Gövce: Kızımın enkazdaki çabası adına…

Depremde iki kızıyla eşini kaybeden ve 6 Şubat’ta Antakya’da Çocuk Hakları Derneği’ni kuran Mümtaz Gövce, “Günlerce enkaz altında yardım bekleyen kızımın çabası adına tüm çocukların haklarıyla yaşaması için mücadele edeceğim” dedi.

Depremin üzerinden 1 yıl geçmesine rağmen Hatay’daki yaşam normale dönmüş değil. Sevdiklerinin göz göre göre enkazlarda ölüme terk edilmesinin acısını yaşayan Antakyalılar, bir yandan yaralarını sarmaya çalışırken, diğer yandan dayanışmayla kenti yeniden inşa etmek için uğraşıyor. Maraş merkezli depremlerden en çok etkilenen Antakya’da yıkılan Elit Apartmanı’nda eşi Sena Gövce ile kızları Eylül ve Ece Gövce’yi kaybeden Mümtaz Gövce, bir daha hiçbir çocuğun siyasetçilerin hatalarının cezasını çekmemesi için mücadele veriyor. Depremin 1. yıldönümünde Antakya’da Çocuk Hakları Derneği’ni kuran Gövce, ANF’ye konuştu.

Hayatının 6 Şubat 2023 öncesi ve sonrası olarak ikiye ayrıldığını belirten Gövce, ailesini kaybedince bambaşka bir adama dönüştüğünü vurguladı. Eşi ve iki kızıyla yitirmesiyle kendi hayatının da durduğunu ifade eden Gövce, deprem sonrası tek çabasının depremden mağdur olan çocuklara iyi bir gelecek bırakmak olduğunu kaydetti. Enkazda günlerce kurtarılmayı bekleyen kızı Eylül’ün, “Baba ben galiba burada öleceğim, kimse yardım etmiyor” diye bıraktığı mesaj kulaklarından gitmeyen Gövce, bu çaresizliği bir daha hiçbir çocuğun yaşamaması için mücadele verdiğini vurguladı.

▸ **Alınan veriler**:
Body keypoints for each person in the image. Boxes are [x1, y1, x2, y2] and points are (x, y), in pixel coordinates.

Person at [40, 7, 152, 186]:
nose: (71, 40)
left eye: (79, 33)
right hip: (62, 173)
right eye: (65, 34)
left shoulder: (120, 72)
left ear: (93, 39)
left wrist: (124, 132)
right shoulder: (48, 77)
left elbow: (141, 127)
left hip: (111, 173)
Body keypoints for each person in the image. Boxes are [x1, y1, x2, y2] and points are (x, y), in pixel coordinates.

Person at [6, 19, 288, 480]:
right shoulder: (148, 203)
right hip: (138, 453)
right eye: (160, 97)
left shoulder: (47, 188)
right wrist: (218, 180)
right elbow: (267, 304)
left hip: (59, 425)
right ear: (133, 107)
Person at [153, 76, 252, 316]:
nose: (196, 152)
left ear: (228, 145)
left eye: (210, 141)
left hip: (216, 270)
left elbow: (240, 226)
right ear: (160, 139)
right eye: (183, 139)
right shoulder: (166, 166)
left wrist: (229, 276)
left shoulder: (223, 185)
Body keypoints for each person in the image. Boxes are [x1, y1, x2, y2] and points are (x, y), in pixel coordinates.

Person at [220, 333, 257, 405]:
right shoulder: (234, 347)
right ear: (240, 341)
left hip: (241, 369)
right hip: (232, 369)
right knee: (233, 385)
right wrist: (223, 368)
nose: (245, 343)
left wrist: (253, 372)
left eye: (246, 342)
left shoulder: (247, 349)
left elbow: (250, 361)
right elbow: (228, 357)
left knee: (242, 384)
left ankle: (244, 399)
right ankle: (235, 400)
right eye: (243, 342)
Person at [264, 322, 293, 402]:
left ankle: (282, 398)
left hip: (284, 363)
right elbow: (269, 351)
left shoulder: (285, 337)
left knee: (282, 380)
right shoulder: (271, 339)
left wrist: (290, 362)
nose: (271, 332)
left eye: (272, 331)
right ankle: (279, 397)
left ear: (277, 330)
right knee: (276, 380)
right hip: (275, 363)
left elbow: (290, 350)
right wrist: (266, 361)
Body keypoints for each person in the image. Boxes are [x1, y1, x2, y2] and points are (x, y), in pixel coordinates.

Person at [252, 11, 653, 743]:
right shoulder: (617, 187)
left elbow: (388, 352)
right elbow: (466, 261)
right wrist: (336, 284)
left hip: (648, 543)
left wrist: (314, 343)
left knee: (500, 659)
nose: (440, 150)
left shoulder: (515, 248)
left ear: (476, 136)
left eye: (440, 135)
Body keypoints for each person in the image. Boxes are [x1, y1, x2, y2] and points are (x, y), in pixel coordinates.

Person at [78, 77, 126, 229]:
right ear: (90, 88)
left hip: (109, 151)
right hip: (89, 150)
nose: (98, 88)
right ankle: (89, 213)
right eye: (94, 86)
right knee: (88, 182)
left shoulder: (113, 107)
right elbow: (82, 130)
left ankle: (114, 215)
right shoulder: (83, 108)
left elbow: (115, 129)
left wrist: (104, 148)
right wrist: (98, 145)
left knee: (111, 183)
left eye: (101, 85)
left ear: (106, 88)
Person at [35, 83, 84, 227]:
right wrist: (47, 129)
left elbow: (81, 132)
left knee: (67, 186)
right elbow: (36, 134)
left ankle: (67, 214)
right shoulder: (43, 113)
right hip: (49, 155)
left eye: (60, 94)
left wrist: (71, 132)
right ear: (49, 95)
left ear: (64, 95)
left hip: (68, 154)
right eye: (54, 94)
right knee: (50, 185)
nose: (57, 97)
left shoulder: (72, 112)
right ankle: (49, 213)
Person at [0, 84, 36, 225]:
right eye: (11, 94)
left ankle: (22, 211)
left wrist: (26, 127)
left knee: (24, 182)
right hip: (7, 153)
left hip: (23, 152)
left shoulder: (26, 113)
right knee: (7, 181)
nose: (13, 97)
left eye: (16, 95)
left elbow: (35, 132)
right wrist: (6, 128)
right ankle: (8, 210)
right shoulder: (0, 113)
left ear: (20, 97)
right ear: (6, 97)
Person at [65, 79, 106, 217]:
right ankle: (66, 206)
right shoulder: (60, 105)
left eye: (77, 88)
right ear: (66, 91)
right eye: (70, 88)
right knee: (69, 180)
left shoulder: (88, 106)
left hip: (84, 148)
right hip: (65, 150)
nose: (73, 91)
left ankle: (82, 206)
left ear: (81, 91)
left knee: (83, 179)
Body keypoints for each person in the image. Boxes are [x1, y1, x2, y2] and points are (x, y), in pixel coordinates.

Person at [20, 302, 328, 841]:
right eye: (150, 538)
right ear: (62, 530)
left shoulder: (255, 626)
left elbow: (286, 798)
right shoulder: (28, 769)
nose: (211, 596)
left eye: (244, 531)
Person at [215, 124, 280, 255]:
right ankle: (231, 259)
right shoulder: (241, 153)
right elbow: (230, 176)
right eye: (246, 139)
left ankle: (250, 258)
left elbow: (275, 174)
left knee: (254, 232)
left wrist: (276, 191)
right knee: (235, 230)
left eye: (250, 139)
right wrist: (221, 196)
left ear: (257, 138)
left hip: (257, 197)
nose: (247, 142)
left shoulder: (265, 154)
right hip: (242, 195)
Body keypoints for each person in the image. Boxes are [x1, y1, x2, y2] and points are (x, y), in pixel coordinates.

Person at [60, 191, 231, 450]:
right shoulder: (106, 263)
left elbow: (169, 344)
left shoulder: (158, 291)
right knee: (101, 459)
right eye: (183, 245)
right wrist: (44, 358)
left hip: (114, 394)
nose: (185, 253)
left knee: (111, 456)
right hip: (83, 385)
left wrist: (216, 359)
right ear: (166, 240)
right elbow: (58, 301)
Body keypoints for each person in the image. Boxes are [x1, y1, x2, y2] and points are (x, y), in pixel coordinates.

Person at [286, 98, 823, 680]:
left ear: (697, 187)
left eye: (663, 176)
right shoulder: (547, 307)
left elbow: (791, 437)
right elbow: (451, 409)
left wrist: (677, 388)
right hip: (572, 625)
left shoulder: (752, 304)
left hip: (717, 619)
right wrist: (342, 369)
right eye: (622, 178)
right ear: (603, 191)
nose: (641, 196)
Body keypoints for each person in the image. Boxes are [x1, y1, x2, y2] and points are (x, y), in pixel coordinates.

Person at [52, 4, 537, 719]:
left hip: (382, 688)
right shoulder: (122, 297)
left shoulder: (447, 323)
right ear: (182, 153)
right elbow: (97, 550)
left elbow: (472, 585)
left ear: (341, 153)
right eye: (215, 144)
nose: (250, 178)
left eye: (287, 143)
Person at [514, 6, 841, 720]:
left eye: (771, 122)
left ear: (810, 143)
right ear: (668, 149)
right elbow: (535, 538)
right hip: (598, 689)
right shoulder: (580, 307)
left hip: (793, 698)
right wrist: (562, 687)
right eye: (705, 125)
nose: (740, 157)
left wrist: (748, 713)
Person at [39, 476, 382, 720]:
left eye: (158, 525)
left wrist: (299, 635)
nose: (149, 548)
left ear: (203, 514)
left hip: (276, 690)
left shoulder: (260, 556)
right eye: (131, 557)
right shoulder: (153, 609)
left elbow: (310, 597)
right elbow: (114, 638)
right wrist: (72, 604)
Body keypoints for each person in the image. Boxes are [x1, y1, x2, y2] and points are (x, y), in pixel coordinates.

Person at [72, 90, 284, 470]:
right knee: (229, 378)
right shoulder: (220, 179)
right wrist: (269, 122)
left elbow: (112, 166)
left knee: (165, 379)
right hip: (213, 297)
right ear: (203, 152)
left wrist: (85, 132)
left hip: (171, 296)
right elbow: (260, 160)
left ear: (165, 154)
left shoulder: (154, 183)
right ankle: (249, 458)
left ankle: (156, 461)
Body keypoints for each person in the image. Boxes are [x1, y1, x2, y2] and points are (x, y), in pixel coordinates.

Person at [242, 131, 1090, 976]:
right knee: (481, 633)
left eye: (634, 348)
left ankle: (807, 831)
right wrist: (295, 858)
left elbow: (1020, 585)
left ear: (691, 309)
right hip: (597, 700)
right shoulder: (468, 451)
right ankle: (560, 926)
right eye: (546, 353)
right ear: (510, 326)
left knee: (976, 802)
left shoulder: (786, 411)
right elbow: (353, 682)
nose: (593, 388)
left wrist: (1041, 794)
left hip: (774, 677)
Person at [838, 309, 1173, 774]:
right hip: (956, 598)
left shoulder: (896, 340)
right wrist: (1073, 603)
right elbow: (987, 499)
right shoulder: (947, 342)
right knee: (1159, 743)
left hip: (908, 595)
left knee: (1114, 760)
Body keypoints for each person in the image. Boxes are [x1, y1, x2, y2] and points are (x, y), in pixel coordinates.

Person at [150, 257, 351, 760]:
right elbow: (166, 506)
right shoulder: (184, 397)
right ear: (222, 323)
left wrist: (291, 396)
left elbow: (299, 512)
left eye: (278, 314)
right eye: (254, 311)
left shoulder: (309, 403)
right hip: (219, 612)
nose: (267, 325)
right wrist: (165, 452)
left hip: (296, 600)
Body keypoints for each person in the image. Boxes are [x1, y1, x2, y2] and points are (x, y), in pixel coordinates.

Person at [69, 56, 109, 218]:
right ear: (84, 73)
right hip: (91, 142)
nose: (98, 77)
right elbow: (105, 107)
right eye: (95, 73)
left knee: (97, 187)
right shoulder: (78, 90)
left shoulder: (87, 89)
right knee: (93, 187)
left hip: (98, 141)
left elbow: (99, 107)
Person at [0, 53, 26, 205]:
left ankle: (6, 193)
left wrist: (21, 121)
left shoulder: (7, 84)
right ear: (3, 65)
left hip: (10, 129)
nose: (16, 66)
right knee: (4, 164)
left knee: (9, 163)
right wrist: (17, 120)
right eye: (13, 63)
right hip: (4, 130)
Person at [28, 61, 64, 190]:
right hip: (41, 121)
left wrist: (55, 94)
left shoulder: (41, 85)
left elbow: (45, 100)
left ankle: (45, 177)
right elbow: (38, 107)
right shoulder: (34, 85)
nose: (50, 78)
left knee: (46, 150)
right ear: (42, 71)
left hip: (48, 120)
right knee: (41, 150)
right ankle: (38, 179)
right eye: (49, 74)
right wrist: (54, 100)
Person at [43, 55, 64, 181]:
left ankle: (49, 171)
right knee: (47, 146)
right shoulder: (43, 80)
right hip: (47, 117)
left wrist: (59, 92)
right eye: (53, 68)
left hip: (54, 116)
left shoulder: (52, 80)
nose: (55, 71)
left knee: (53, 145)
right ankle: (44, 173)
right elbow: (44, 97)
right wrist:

▸ **Yapılacak iş**:
Mümtaz Gövce'yi anlatan haberi kaldığı yerden sürdür. Satırların bu işte hiçbir rolü yok.

▸ **Beklenen cevap**:
‘DEVLETTEN YARDIM HİÇ GELMEDİ!’

Maraş merkezli depremlerin 11 ili vurduğunda İstanbul’da olan Gövce, aklından hiç çıkmayan o geceyi şöyle anlattı: “İş gereği İstanbul’daydım. Eşim ve iki kızım da Hatay Ekinci Bulvarı’nda oturduğumuz Elit Apartmanı’ndaydı. En son eşimle mesajlaştım. 6 Şubat’ta okullar açıldığı için biri 6, diğeri 10 yaşındaki kızlarım yatmıştı. Öğretmen olan eşim de son hazırlıklarını yapıp yatmadan önce bana mesajla fotoğrafını göndermişti. Gece telefon çaldı. Arayan arkadaş çevremden biriydi. Hatay’da deprem olduğunun haberini verdi. Önce telaşlanmadım çünkü Hatay’da sürekli depremler oluyordu. Ama arkadaşımın ‘Yok bu defa ciddi’ demesi üzerine hemen eşimi aradım ama ulaşamadım. Başkalarını da arayıp ulaşamayınca hemen arabaya atladım, dörtlüleri yaktım ve emniyet şeridine girdim; nasıl gittiğimi bile hatırlamıyorum. Öğleden sonra saat 14.00 gibi Antakya’daydım. Yağmur yağıyordu, oturduğumuz yere bir gittim ki bina çökmüş. Annemler bize yakın oturuyordu, onlar evden sağ çıkabilmişlerdi. Devletten yardım hiç gelmedi. Hatta gıda, su ve temel ihtiyaçlara dahi ancak 4 gün sonra ulaşabildik.”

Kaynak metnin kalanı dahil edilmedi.